EXERCISE INPUTS:
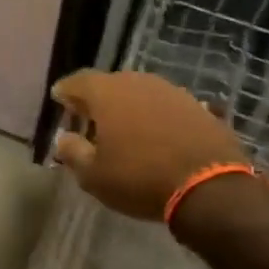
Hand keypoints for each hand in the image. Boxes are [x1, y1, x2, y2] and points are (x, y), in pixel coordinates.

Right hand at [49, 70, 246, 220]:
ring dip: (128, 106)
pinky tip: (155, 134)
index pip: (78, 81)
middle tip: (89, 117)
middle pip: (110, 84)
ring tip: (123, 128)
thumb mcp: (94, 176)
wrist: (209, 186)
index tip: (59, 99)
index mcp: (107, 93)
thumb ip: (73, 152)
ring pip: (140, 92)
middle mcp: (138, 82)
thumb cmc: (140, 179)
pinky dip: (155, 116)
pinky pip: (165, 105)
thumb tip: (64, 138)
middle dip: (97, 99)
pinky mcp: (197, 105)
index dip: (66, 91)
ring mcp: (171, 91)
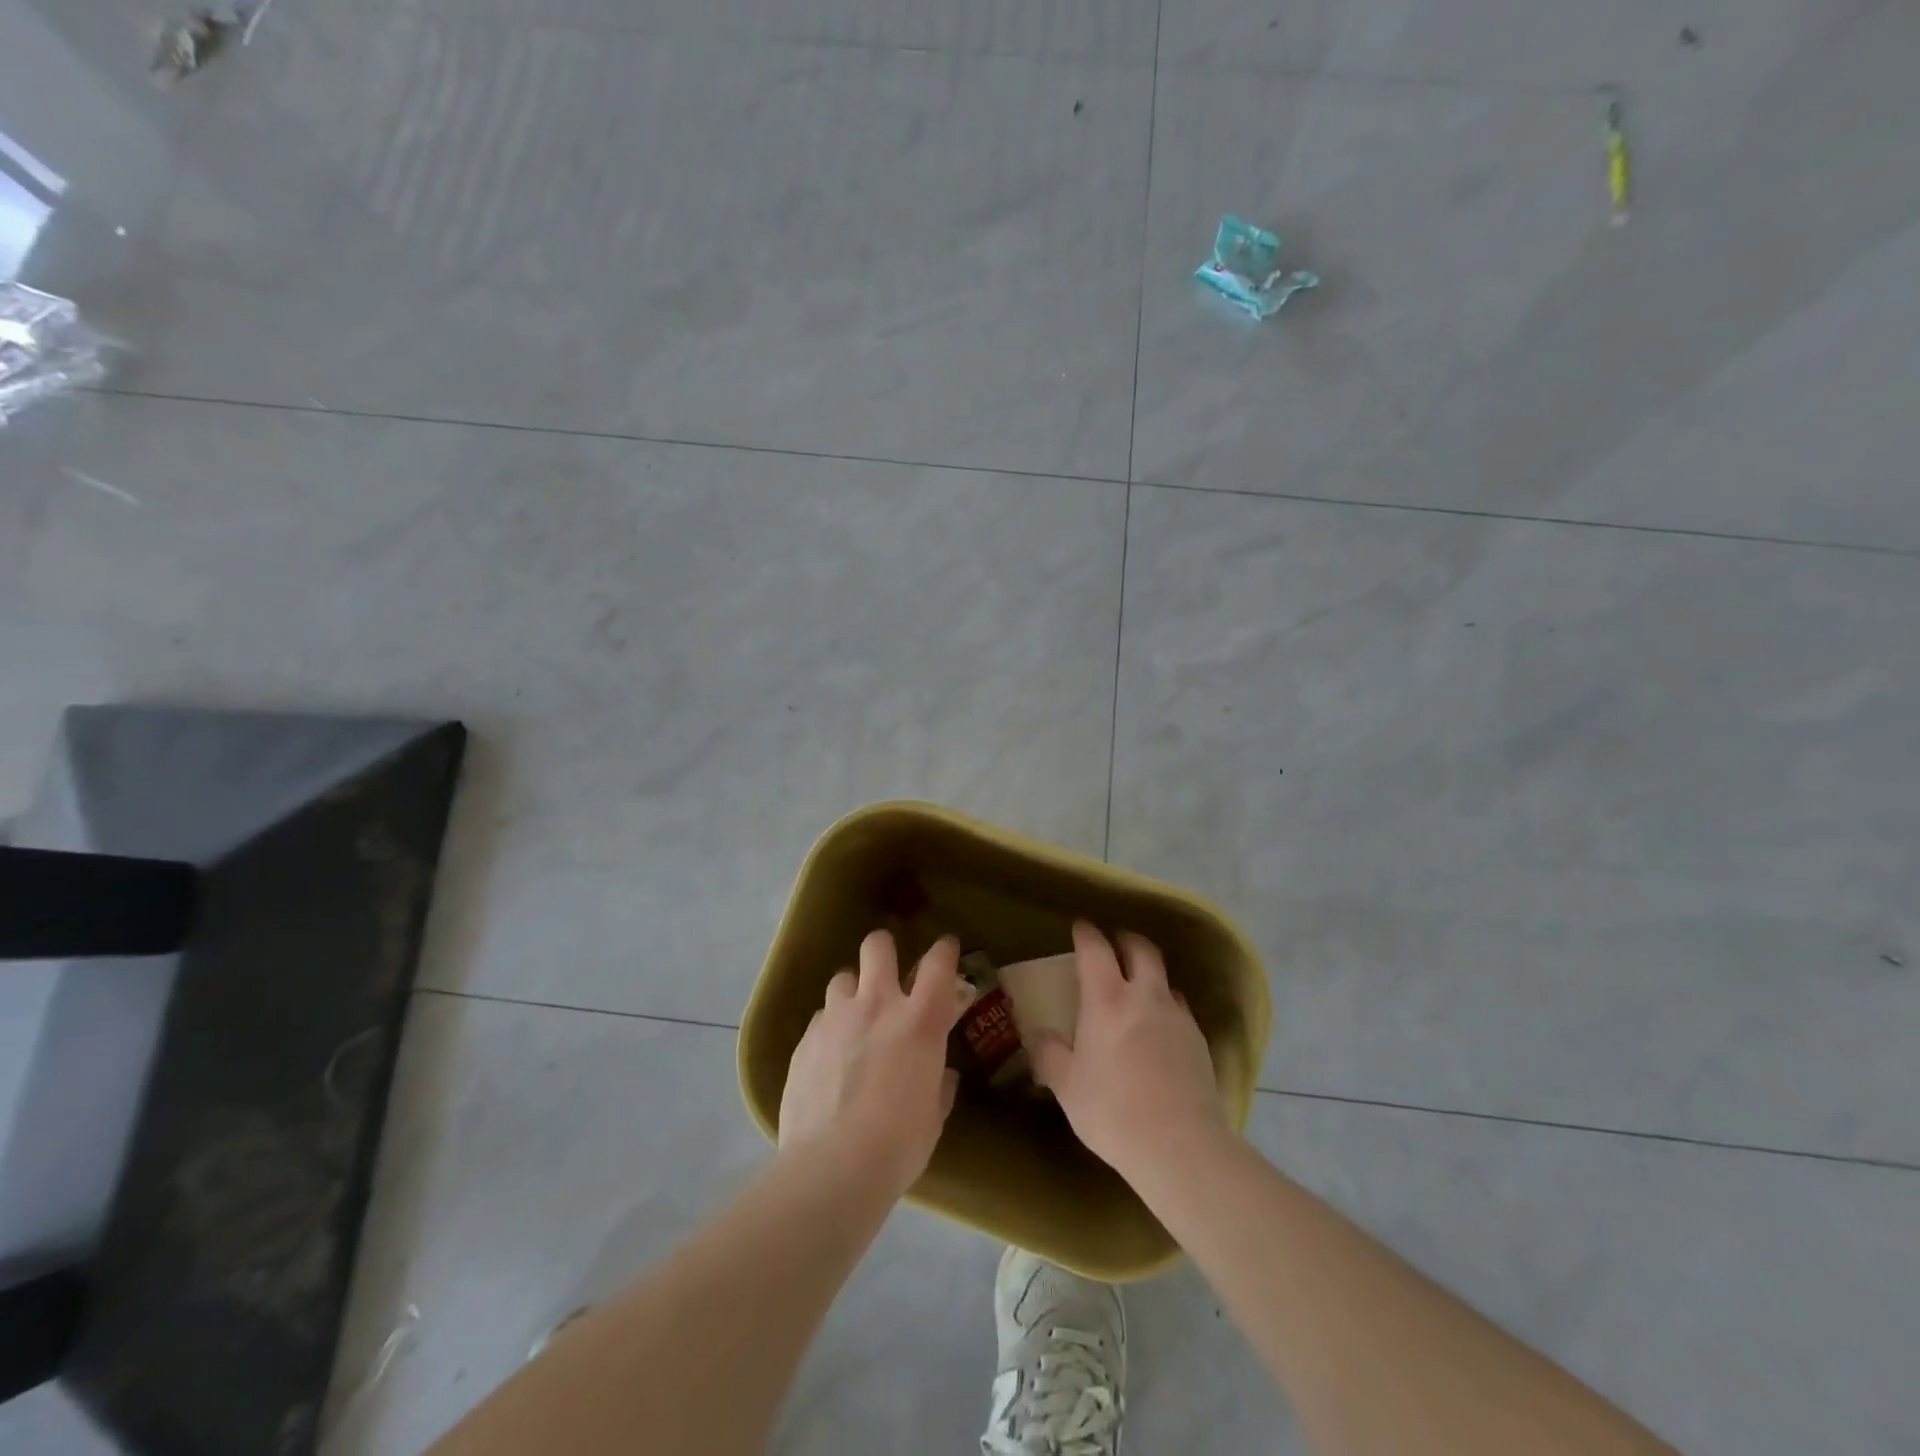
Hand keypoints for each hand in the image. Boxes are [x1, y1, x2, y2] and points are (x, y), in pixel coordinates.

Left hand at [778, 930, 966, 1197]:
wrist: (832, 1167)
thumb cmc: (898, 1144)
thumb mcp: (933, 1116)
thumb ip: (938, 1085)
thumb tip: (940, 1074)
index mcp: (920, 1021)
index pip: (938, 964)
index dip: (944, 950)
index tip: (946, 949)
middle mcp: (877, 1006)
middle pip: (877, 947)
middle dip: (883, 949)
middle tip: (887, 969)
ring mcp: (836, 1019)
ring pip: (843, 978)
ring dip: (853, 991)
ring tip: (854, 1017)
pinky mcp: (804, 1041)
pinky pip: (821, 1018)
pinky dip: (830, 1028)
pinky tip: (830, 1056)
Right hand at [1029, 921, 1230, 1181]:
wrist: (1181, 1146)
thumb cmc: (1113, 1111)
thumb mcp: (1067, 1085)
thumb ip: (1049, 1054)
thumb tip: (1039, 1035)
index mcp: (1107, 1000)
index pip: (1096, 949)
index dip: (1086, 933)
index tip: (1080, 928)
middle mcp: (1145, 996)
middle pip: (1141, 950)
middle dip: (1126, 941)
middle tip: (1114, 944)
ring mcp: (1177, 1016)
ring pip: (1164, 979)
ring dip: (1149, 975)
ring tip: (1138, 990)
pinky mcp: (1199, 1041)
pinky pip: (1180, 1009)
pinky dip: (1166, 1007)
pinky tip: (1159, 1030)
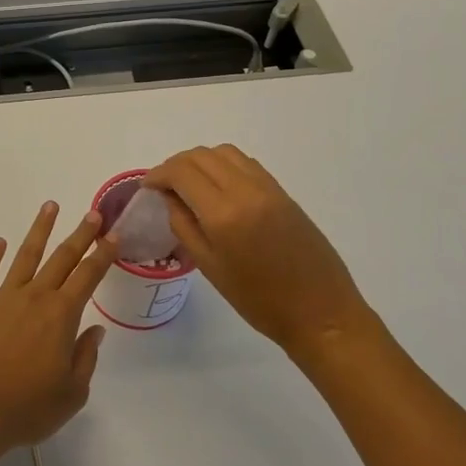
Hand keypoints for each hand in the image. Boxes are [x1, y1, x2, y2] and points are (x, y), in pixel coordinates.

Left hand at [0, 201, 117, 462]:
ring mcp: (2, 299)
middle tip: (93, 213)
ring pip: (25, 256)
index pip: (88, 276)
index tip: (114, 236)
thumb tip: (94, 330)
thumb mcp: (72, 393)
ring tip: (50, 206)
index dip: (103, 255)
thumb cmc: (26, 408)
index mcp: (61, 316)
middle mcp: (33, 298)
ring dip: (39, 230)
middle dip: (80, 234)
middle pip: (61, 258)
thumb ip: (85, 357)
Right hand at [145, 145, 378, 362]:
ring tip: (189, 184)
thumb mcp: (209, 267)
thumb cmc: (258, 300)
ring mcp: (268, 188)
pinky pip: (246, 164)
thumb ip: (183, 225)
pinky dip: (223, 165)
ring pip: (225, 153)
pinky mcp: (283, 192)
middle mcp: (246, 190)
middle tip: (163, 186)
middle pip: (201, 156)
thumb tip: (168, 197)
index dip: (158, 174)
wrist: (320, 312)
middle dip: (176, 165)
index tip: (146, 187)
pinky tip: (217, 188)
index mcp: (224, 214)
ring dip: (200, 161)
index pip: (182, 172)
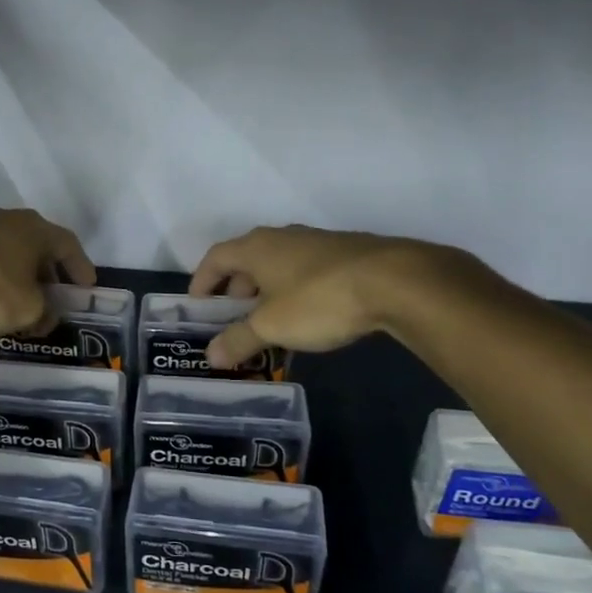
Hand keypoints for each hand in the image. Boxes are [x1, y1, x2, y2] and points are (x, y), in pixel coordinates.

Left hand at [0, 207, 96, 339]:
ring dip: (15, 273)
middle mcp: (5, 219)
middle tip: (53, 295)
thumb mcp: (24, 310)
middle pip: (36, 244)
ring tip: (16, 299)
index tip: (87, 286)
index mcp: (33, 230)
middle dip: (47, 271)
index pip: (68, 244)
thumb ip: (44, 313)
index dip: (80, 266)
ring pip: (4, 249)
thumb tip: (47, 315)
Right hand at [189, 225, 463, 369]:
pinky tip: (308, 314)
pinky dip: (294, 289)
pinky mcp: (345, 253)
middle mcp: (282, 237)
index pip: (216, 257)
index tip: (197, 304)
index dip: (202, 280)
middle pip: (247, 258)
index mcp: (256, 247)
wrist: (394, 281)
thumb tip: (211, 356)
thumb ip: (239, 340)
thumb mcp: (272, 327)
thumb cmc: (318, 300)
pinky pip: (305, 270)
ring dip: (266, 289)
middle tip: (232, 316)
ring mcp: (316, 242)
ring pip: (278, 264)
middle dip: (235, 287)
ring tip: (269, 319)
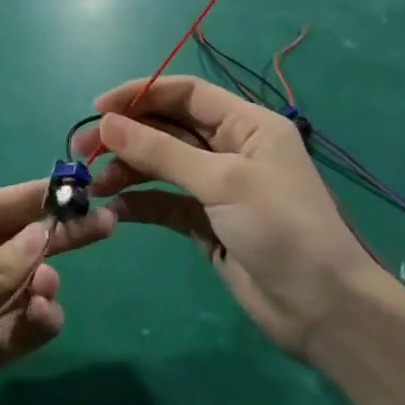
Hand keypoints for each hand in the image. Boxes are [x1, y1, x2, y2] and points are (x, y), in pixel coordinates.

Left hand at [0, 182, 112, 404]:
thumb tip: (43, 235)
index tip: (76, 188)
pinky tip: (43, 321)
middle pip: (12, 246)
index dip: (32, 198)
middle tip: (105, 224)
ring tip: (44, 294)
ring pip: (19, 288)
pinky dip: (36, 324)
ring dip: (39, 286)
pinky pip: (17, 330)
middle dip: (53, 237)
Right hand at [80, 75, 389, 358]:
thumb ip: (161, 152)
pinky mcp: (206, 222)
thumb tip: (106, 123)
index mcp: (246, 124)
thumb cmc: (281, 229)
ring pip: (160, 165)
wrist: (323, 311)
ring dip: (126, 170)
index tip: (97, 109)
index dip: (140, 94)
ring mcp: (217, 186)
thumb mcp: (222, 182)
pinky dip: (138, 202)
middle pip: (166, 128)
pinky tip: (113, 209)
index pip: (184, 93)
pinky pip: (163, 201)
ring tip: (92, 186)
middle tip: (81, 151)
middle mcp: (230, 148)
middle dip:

ABOUT THIS EXERCISE:
The expected output is the exact run of lines from the first line of the material above through the line that contains "thumb ip: (85, 357)", minus any pictures.

WRITTEN RESPONSE:
Hand keypoints for each hand in the image. Boxes are [x1, y1, x2, y2] and points are (x, y), in pixel coordinates.

Right hand at [49, 70, 246, 220]:
ring dip: (128, 106)
pinky tip: (155, 134)
index pip: (78, 81)
middle tip: (89, 117)
middle pip: (110, 84)
ring tip: (123, 128)
thumb mcp: (94, 176)
wrist: (209, 186)
index tip: (59, 99)
index mcp: (107, 93)
thumb ip: (73, 152)
ring pip: (140, 92)
middle mcp: (138, 82)
thumb cmc: (140, 179)
pinky dip: (155, 116)
pinky pip: (165, 105)
thumb tip: (64, 138)
middle dip: (97, 99)
pinky mcp: (197, 105)
index dip: (66, 91)
ring mcp: (171, 91)
Hand keypoints for each hand in the image. Boxes are [x1, y1, x2, y2] and points are (x, y), in pixel coordinates.

Left hand at [778, 930, 966, 1197]:
wrist: (832, 1167)
thumb cmc: (898, 1144)
thumb mcp: (933, 1116)
thumb ip: (938, 1085)
thumb tip: (940, 1074)
index mcp: (920, 1021)
index pip: (938, 964)
index dip: (944, 950)
index tip: (946, 949)
middle mcp: (877, 1006)
middle pip: (877, 947)
middle dip: (883, 949)
middle tip: (887, 969)
ring mcp: (836, 1019)
ring pip: (843, 978)
ring dip: (853, 991)
ring tip: (854, 1017)
pinky mcp: (804, 1041)
pinky pip: (821, 1018)
pinky dip: (830, 1028)
pinky tip: (830, 1056)
Right hand at [1029, 921, 1230, 1181]:
wrist: (1181, 1146)
thumb cmc: (1113, 1111)
thumb mcp: (1067, 1085)
thumb ip: (1049, 1054)
thumb tip: (1039, 1035)
index mcp: (1107, 1000)
index pip: (1096, 949)
index dip: (1086, 933)
index tip: (1080, 928)
middle mcp: (1145, 996)
middle pip: (1141, 950)
middle dip: (1126, 941)
middle tip: (1114, 944)
ring mcp: (1177, 1016)
ring pip: (1164, 979)
ring dip: (1149, 975)
ring tip: (1138, 990)
pinky mcp: (1199, 1041)
pinky pip: (1180, 1009)
pinky dip: (1166, 1007)
pinky tip: (1159, 1030)
Hand keypoints for each hand in the image. Boxes are [x1, y1, x2, y2] and points are (x, y), in pixel coordinates.

Left hand at [0, 201, 117, 462]:
ring mcp: (2, 299)
middle tip: (93, 213)
ring pip: (25, 256)
index pip: (88, 276)
index tip: (114, 236)
thumb tip: (94, 330)
thumb mcp: (72, 393)
ring tip: (50, 206)
index dip: (103, 255)
thumb cmc: (26, 408)
index mcp: (61, 316)
middle mcp: (33, 298)
ring dip: (39, 230)
middle dip: (80, 234)
middle pip: (61, 258)
thumb ip: (85, 357)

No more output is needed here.